**Raw data**
>> start

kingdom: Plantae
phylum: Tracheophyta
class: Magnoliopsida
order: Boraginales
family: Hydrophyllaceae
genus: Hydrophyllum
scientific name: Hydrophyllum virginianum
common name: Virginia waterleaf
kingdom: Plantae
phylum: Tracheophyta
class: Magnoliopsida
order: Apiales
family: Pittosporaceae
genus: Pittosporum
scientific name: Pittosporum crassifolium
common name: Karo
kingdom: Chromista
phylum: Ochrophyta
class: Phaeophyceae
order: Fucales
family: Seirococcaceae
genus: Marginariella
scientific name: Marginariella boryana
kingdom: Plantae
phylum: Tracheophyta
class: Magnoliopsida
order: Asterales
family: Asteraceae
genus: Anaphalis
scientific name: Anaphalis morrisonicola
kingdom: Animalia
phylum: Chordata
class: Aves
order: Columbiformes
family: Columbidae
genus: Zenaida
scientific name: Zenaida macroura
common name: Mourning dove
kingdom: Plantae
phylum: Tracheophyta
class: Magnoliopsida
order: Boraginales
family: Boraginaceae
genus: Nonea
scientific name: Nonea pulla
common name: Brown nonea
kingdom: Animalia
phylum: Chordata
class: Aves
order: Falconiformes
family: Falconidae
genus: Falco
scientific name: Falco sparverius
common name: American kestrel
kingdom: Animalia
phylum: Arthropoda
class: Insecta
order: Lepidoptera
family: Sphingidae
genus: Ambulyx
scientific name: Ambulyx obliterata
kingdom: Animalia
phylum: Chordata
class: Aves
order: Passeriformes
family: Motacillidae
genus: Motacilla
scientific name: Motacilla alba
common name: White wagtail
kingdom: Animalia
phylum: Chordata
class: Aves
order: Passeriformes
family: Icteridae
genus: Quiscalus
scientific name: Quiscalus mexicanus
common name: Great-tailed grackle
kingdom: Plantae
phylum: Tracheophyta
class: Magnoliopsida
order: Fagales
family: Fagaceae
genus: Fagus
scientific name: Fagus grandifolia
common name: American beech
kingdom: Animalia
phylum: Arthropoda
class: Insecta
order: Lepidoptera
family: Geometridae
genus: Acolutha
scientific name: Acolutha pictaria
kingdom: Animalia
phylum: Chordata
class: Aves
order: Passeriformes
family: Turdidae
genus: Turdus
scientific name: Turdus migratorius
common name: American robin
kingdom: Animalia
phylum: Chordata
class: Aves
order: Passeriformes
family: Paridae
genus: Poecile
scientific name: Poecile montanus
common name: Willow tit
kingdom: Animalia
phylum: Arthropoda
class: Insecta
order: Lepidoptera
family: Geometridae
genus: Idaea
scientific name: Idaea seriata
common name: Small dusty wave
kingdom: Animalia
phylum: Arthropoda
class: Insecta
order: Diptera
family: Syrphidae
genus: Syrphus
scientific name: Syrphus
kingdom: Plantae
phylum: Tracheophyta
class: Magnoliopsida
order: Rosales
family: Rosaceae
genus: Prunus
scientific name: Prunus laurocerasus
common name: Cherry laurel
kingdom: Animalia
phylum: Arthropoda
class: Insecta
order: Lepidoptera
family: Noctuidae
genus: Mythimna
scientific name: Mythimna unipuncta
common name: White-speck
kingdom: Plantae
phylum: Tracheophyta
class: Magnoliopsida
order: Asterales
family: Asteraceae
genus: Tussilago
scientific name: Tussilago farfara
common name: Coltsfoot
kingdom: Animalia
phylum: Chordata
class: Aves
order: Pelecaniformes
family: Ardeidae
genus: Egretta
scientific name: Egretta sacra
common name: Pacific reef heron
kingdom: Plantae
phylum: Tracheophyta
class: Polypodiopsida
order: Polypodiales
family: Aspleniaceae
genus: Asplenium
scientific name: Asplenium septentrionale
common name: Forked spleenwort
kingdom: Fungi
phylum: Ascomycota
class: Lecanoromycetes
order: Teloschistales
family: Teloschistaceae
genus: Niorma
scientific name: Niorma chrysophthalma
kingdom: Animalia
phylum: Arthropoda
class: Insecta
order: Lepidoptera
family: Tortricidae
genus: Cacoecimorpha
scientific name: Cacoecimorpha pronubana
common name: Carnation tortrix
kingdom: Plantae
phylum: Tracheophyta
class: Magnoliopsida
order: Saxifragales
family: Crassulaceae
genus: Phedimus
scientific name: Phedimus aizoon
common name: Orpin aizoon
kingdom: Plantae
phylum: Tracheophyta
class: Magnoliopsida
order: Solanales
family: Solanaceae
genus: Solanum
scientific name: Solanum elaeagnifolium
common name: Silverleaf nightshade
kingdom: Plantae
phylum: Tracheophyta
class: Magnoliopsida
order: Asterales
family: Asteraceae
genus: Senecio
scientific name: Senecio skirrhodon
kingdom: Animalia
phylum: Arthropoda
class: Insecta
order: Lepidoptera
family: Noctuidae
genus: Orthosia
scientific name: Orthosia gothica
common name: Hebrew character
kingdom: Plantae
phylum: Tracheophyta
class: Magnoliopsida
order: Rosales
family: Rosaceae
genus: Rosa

>> end

**Exercise details**
Please print every line of the material above word for word, changing nothing.

**Correct output**
kingdom: Plantae
phylum: Tracheophyta
class: Magnoliopsida
order: Boraginales
family: Hydrophyllaceae
genus: Hydrophyllum
scientific name: Hydrophyllum virginianum
common name: Virginia waterleaf
kingdom: Plantae
phylum: Tracheophyta
class: Magnoliopsida
order: Apiales
family: Pittosporaceae
genus: Pittosporum
scientific name: Pittosporum crassifolium
common name: Karo
kingdom: Chromista
phylum: Ochrophyta
class: Phaeophyceae
order: Fucales
family: Seirococcaceae
genus: Marginariella
scientific name: Marginariella boryana
kingdom: Plantae
phylum: Tracheophyta
class: Magnoliopsida
order: Asterales
family: Asteraceae
genus: Anaphalis
scientific name: Anaphalis morrisonicola
kingdom: Animalia
phylum: Chordata
class: Aves
order: Columbiformes
family: Columbidae
genus: Zenaida
scientific name: Zenaida macroura
common name: Mourning dove
kingdom: Plantae
phylum: Tracheophyta
class: Magnoliopsida
order: Boraginales
family: Boraginaceae
genus: Nonea
scientific name: Nonea pulla
common name: Brown nonea
kingdom: Animalia
phylum: Chordata
class: Aves
order: Falconiformes
family: Falconidae
genus: Falco
scientific name: Falco sparverius
common name: American kestrel
kingdom: Animalia
phylum: Arthropoda
class: Insecta
order: Lepidoptera
family: Sphingidae
genus: Ambulyx
scientific name: Ambulyx obliterata
kingdom: Animalia
phylum: Chordata
class: Aves
order: Passeriformes
family: Motacillidae
genus: Motacilla
scientific name: Motacilla alba
common name: White wagtail
kingdom: Animalia
phylum: Chordata
class: Aves
order: Passeriformes
family: Icteridae
genus: Quiscalus
scientific name: Quiscalus mexicanus
common name: Great-tailed grackle
kingdom: Plantae
phylum: Tracheophyta
class: Magnoliopsida
order: Fagales
family: Fagaceae
genus: Fagus
scientific name: Fagus grandifolia
common name: American beech
kingdom: Animalia
phylum: Arthropoda
class: Insecta
order: Lepidoptera
family: Geometridae
genus: Acolutha
scientific name: Acolutha pictaria
kingdom: Animalia
phylum: Chordata
class: Aves
order: Passeriformes
family: Turdidae
genus: Turdus
scientific name: Turdus migratorius
common name: American robin
kingdom: Animalia
phylum: Chordata
class: Aves
order: Passeriformes
family: Paridae
genus: Poecile
scientific name: Poecile montanus
common name: Willow tit
kingdom: Animalia
phylum: Arthropoda
class: Insecta
order: Lepidoptera
family: Geometridae
genus: Idaea
scientific name: Idaea seriata
common name: Small dusty wave
kingdom: Animalia
phylum: Arthropoda
class: Insecta
order: Diptera
family: Syrphidae
genus: Syrphus
scientific name: Syrphus
kingdom: Plantae
phylum: Tracheophyta
class: Magnoliopsida
order: Rosales
family: Rosaceae
genus: Prunus
scientific name: Prunus laurocerasus
common name: Cherry laurel
kingdom: Animalia
phylum: Arthropoda
class: Insecta
order: Lepidoptera
family: Noctuidae
genus: Mythimna
scientific name: Mythimna unipuncta
common name: White-speck
kingdom: Plantae
phylum: Tracheophyta
class: Magnoliopsida
order: Asterales
family: Asteraceae
genus: Tussilago
scientific name: Tussilago farfara
common name: Coltsfoot
kingdom: Animalia
phylum: Chordata
class: Aves
order: Pelecaniformes
family: Ardeidae
genus: Egretta
scientific name: Egretta sacra
common name: Pacific reef heron
kingdom: Plantae
phylum: Tracheophyta
class: Polypodiopsida
order: Polypodiales
family: Aspleniaceae
genus: Asplenium
scientific name: Asplenium septentrionale
common name: Forked spleenwort
kingdom: Fungi
phylum: Ascomycota
class: Lecanoromycetes
order: Teloschistales
family: Teloschistaceae
genus: Niorma
scientific name: Niorma chrysophthalma
kingdom: Animalia
phylum: Arthropoda
class: Insecta
order: Lepidoptera
family: Tortricidae
genus: Cacoecimorpha
scientific name: Cacoecimorpha pronubana
common name: Carnation tortrix
kingdom: Plantae
phylum: Tracheophyta
class: Magnoliopsida
order: Saxifragales
family: Crassulaceae
genus: Phedimus
scientific name: Phedimus aizoon
common name: Orpin aizoon
kingdom: Plantae
phylum: Tracheophyta
class: Magnoliopsida
order: Solanales
family: Solanaceae
genus: Solanum
scientific name: Solanum elaeagnifolium
common name: Silverleaf nightshade
kingdom: Plantae
phylum: Tracheophyta
class: Magnoliopsida
order: Asterales
family: Asteraceae
genus: Senecio
scientific name: Senecio skirrhodon
kingdom: Animalia
phylum: Arthropoda
class: Insecta
order: Lepidoptera
family: Noctuidae
genus: Orthosia
scientific name: Orthosia gothica
common name: Hebrew character
kingdom: Plantae
phylum: Tracheophyta
class: Magnoliopsida
order: Rosales
family: Rosaceae
genus: Rosa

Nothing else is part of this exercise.